Founded in 2023 by ex-Meta and Google Brain engineers Nikhil Garg and Abhay Bothra, Fennel offers a Python-native platform that lets data scientists define features directly with no data engineering team or custom pipelines required. Its core innovation is computing only what’s changed since the last run, avoiding redundant processing. For real-time use cases like fraud detection or personalized content ranking, that optimization can be the difference between laggy and live.
Fennel’s early clients include Rippling, Cricut, and Upwork, using it for credit scoring, trust and safety, and recommendation systems. What it offers Databricks is not just tech, but a bridge—connecting high-powered modeling tools with the messy operational data sources that most enterprises rely on.

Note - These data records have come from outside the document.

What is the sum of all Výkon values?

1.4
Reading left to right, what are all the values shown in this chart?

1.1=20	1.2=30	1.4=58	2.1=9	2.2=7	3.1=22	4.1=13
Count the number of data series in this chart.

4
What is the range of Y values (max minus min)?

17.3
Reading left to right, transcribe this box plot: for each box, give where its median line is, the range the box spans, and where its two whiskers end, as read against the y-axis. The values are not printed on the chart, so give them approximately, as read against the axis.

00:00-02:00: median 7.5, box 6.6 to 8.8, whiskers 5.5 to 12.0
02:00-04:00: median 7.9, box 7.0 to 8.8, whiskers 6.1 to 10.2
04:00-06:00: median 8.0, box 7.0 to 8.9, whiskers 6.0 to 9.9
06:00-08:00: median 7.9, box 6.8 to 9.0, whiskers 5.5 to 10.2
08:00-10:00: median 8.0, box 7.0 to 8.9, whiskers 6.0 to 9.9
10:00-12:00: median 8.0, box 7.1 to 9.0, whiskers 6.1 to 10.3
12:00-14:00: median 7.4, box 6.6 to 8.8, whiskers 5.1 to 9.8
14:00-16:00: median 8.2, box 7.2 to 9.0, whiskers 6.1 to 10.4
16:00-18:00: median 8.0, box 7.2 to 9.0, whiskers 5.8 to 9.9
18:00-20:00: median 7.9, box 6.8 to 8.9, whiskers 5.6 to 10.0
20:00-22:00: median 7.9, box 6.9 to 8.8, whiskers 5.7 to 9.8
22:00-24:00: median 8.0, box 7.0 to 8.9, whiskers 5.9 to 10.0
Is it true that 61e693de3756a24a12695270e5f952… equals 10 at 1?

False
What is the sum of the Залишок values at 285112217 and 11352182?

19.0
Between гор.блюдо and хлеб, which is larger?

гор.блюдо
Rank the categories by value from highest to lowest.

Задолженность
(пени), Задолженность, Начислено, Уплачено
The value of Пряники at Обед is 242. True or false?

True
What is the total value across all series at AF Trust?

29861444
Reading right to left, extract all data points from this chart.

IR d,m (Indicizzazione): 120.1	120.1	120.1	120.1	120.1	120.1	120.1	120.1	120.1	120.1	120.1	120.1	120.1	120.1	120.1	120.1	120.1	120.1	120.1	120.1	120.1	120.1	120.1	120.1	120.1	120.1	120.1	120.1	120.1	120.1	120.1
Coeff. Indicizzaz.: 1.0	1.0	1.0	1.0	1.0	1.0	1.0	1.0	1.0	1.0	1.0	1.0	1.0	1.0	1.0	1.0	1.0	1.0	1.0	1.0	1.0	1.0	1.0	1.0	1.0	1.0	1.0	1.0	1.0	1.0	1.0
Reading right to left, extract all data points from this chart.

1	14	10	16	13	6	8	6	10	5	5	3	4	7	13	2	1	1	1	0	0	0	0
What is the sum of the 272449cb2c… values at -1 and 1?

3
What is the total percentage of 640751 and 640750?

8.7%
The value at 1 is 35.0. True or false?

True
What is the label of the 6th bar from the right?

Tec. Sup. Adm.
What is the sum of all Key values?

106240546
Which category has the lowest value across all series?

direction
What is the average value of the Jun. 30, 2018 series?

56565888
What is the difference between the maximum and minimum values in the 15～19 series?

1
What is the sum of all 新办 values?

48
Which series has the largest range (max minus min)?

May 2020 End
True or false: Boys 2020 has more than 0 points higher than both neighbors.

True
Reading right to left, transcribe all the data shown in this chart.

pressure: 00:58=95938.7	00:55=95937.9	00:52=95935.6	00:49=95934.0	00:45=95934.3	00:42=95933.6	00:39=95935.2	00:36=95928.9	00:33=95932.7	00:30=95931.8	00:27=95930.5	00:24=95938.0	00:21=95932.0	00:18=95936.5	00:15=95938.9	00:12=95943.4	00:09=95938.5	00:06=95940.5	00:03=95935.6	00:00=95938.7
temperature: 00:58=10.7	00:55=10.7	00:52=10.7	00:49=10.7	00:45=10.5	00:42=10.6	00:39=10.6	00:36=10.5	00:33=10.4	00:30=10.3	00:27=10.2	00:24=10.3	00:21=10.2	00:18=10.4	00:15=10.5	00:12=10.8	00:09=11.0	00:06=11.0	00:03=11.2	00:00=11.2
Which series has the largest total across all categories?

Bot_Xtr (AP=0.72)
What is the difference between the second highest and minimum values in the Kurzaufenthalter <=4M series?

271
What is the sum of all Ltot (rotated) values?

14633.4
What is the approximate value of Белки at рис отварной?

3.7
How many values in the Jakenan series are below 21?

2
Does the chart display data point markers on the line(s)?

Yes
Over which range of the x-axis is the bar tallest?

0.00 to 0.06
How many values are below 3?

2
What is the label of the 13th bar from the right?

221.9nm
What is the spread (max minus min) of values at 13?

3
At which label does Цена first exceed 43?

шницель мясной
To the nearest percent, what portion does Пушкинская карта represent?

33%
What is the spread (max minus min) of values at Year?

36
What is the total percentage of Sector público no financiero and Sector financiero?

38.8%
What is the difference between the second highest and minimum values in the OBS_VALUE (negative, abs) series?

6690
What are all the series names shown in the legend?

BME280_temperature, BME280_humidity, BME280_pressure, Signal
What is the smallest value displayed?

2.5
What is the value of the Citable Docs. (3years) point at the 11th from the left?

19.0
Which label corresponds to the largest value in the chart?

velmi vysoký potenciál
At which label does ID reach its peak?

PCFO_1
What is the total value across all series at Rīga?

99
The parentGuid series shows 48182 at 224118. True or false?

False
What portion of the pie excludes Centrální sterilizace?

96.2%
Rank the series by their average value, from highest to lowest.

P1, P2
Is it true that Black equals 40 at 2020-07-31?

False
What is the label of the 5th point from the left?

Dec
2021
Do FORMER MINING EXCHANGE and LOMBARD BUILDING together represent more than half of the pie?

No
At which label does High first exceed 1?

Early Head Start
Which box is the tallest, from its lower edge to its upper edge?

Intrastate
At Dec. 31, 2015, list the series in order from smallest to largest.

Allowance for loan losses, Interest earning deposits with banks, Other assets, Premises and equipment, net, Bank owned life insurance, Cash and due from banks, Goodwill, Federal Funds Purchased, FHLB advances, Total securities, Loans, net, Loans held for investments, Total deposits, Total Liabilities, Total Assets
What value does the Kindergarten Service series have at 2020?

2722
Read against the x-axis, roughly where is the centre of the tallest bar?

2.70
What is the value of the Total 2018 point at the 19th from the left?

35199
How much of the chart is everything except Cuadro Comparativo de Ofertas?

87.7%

“Machine learning models are only as good as the data they learn from,” Databricks wrote in the acquisition announcement. “That’s why feature engineering is so critical.”
That conviction is starting to define Databricks’ strategy. The company’s open-source LLM, DBRX, was built from scratch and released as a public signal of its transparency and technical confidence. But releasing models is the easy part. Getting them to work in production, with real-world, unpredictable data? That’s the actual problem—and one that feature engineering, not just model architecture, has to solve.
Databricks’ moves are increasingly focused on this less glamorous but more decisive layer of the stack: not building bigger models, but feeding existing ones better signals. TAO and Fennel represent two flanks of the same front. One improves the model’s learning process. The other ensures the model has something meaningful to learn from.
Even in the age of LLMs, feature engineering hasn’t gone away. If anything, it’s become more important to provide personalization, domain context, and real-time grounding that models otherwise miss. TAO might help a weak model find its footing, but it still needs to stand on something solid.